I sat back and decided what to do. UNR had accepted me (though I never applied there). I decided to go to UNR... LAST.... MINUTE. I called and was all prepared to go there, but UNR starts 2 weeks before UofO. I was two weeks late and expected to catch up. The track team came through and swept me up. Track consumed about 8 hours of my day with weights, practice, jumping practice, physical therapy, massage therapy, and then icing. And I had a 5 page report due in Anthropology next Thursday plus 2 assignments in math due tomorrow, an 'about me' essay in English, and a 18x24 pastel drawing of a pumpkin for art due Friday? I just got here guys, what do you expect me to do?! So yeah, I dropped out. Go on and hate me. Think what you want about me. I did what I felt was right and I don't regret it in the least.
I actually don't think that college can make you 'smarter'. Yes, it can educate you in specific fields and give you a more thorough idea of things, but you can't experience the world, the people, the things, the emotions through books and classes. That's where people learn. Of course I can go to college and learn the complex molecular structure of an atom and how I can use that to divide space and time making portals so I can experience the world at any point in time with just the flick of a wrist. I'm pretty sure with all the textbooks in the world, all the patience, and all the time, you would NEVER be able to teach me complex things such as that. Some people are just not meant for complexity such as that. There's people out there with minds that think differently and can be more acceptable of those ideas. Not that I don't accept those ideas, but if you put all the information to do so in my brain... I can guarantee I wouldn't know what to do with it. It's just what people are meant to do in life. I'm not meant for that. I'm not meant for quantum physics, I'm not meant for chemistry, I'm not meant for ingenious inventions.
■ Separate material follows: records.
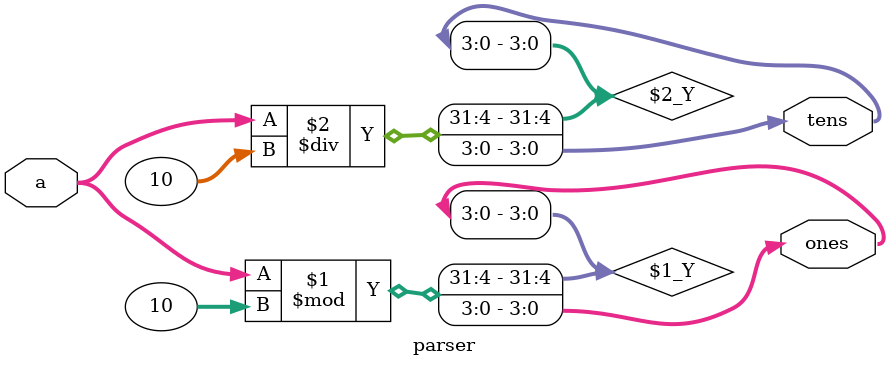
<source format=sv>
module parser #(parameter N = 8)
					(input logic [N-1: 0] a,
					output logic [3:0] ones, tens);

					assign ones = a%10;
					assign tens = a/10;
					
endmodule 

				
</source>
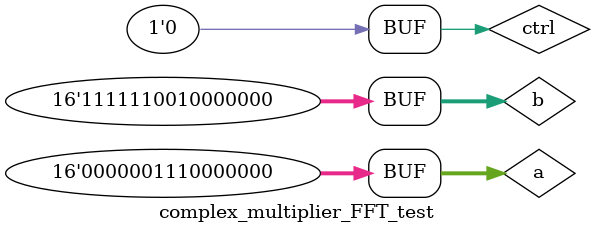
<source format=v>
`timescale 1ns / 1ps


module complex_multiplier_FFT_test;

	// Inputs
	reg [15:0] a;
	reg [15:0] b;
	reg ctrl;

	// Outputs
	wire [15:0] r;
	wire [15:0] i;

	// Instantiate the Unit Under Test (UUT)
	complex_multiplier_FFT uut (
		.a(a), 
		.b(b), 
		.ctrl(ctrl), 
		.r(r), 
		.i(i)
	);

	initial begin
		// Initialize Inputs
		a = 896;
		b = 64640;
		ctrl = 0;

		// Wait 100 ns for global reset to finish
		#100;
        
		// Add stimulus here

	end
      
endmodule


</source>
I'm meant to be me and express what I want how I want and I know that doesn't involve thousands of pounds of books that I have to cram in my tiny brain space. I just want to live and be me.
Now, reading through that, none of it really made sense. I may have just proved my intelligence in not going to college in that single paragraph there trying to defend that I wasn't dumb. *Le Shrug* Whateva bro! But honestly, why can't I be just as smart as the average person? I guess the average person goes to college? I don't even care anymore. I don't want to go to college. I want to be a lazy housewife, dammit!
Maybe I'll work at Walmart the rest of my life, but I love it there. Isn't that the battle with most peoples' jobs, even ones that have a job because of their four year degree? They hate their jobs. They have no motivation to wake them up each morning and go to work. I'm just happy, why must I need a degree to back me up when I'm already happy? Why am I expected to make vast amounts of money when I'm happy right where I'm at? Today, I learned how to bin items in, count the sales floor items, and I got the hang of a lot of things. I felt really good. I think I'm going to be a really good BIT Team Member. They made my job offer today and as of Friday, I'll be making $10.15 an hour. I've only been working at Walmart for 3 months (as of April 24th) and had two different managers hunt me down and offer me raises. I took the one with more pay. They both said they recognized my hard work and integrity. They wanted me in their departments! I like to think of myself as a hard worker. I realize it's only Walmart, but a jobs a job.
Why sacrifice me being happy with my job for something I might hate entirely?